• **Task statement**
All entries must be extracted exactly, with nothing added or dropped.

--------------------------------------------------

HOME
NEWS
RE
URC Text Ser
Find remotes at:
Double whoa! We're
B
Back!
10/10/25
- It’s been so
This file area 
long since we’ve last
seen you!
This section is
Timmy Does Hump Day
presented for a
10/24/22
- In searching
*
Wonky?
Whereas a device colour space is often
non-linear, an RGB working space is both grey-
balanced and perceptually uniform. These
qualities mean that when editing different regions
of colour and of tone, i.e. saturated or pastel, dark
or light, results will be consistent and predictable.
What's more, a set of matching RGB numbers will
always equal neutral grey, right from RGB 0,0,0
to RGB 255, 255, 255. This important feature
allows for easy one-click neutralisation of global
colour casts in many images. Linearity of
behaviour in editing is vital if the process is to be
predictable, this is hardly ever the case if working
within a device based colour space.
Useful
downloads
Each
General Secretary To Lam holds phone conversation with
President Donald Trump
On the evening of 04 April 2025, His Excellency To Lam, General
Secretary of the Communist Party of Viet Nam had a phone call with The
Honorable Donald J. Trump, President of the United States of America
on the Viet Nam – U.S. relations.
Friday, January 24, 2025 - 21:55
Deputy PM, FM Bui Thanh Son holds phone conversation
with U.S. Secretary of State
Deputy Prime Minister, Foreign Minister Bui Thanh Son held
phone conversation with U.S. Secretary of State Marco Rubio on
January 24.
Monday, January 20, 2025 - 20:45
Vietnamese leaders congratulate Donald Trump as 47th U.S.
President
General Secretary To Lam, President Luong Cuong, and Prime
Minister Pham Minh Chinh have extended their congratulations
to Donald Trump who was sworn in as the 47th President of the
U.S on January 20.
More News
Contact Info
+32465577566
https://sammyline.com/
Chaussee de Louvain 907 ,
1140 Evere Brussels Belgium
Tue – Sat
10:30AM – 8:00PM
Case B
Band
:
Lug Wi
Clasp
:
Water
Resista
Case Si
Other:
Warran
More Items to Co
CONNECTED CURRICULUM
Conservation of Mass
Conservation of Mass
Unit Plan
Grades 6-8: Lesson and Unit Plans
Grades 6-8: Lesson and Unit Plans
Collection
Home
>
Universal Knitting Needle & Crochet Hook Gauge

--------------------------------------------------

• **Written answer**
HOME
NEWS
RE
URC Text Ser
Find remotes at:
Double whoa! We're
B
Back!
10/10/25
- It’s been so
This file area 
long since we’ve last
seen you!
This section is
Timmy Does Hump Day
presented for a
10/24/22
- In searching
*
Wonky?
Whereas a device colour space is often
non-linear, an RGB working space is both grey-
balanced and perceptually uniform. These
qualities mean that when editing different regions
of colour and of tone, i.e. saturated or pastel, dark
or light, results will be consistent and predictable.
What's more, a set of matching RGB numbers will
always equal neutral grey, right from RGB 0,0,0
to RGB 255, 255, 255. This important feature
allows for easy one-click neutralisation of global
colour casts in many images. Linearity of
behaviour in editing is vital if the process is to be
predictable, this is hardly ever the case if working
within a device based colour space.
Useful
downloads
Each
General Secretary To Lam holds phone conversation with
President Donald Trump
On the evening of 04 April 2025, His Excellency To Lam, General
Secretary of the Communist Party of Viet Nam had a phone call with The
Honorable Donald J. Trump, President of the United States of America
on the Viet Nam – U.S. relations.
Friday, January 24, 2025 - 21:55
Deputy PM, FM Bui Thanh Son holds phone conversation
with U.S. Secretary of State
Deputy Prime Minister, Foreign Minister Bui Thanh Son held
phone conversation with U.S. Secretary of State Marco Rubio on
January 24.
Monday, January 20, 2025 - 20:45
Vietnamese leaders congratulate Donald Trump as 47th U.S.
President
General Secretary To Lam, President Luong Cuong, and Prime
Minister Pham Minh Chinh have extended their congratulations
to Donald Trump who was sworn in as the 47th President of the
U.S on January 20.
More News
Contact Info
+32465577566
https://sammyline.com/
Chaussee de Louvain 907 ,
1140 Evere Brussels Belgium
Tue – Sat
10:30AM – 8:00PM
Case B
Band
:
Lug Wi
Clasp
:
Water
Resista
Case Si
Other:
Warran
More Items to Co
CONNECTED CURRICULUM
Conservation of Mass
Conservation of Mass
Unit Plan
Grades 6-8: Lesson and Unit Plans
Grades 6-8: Lesson and Unit Plans
Collection
Home
>
Universal Knitting Needle & Crochet Hook Gauge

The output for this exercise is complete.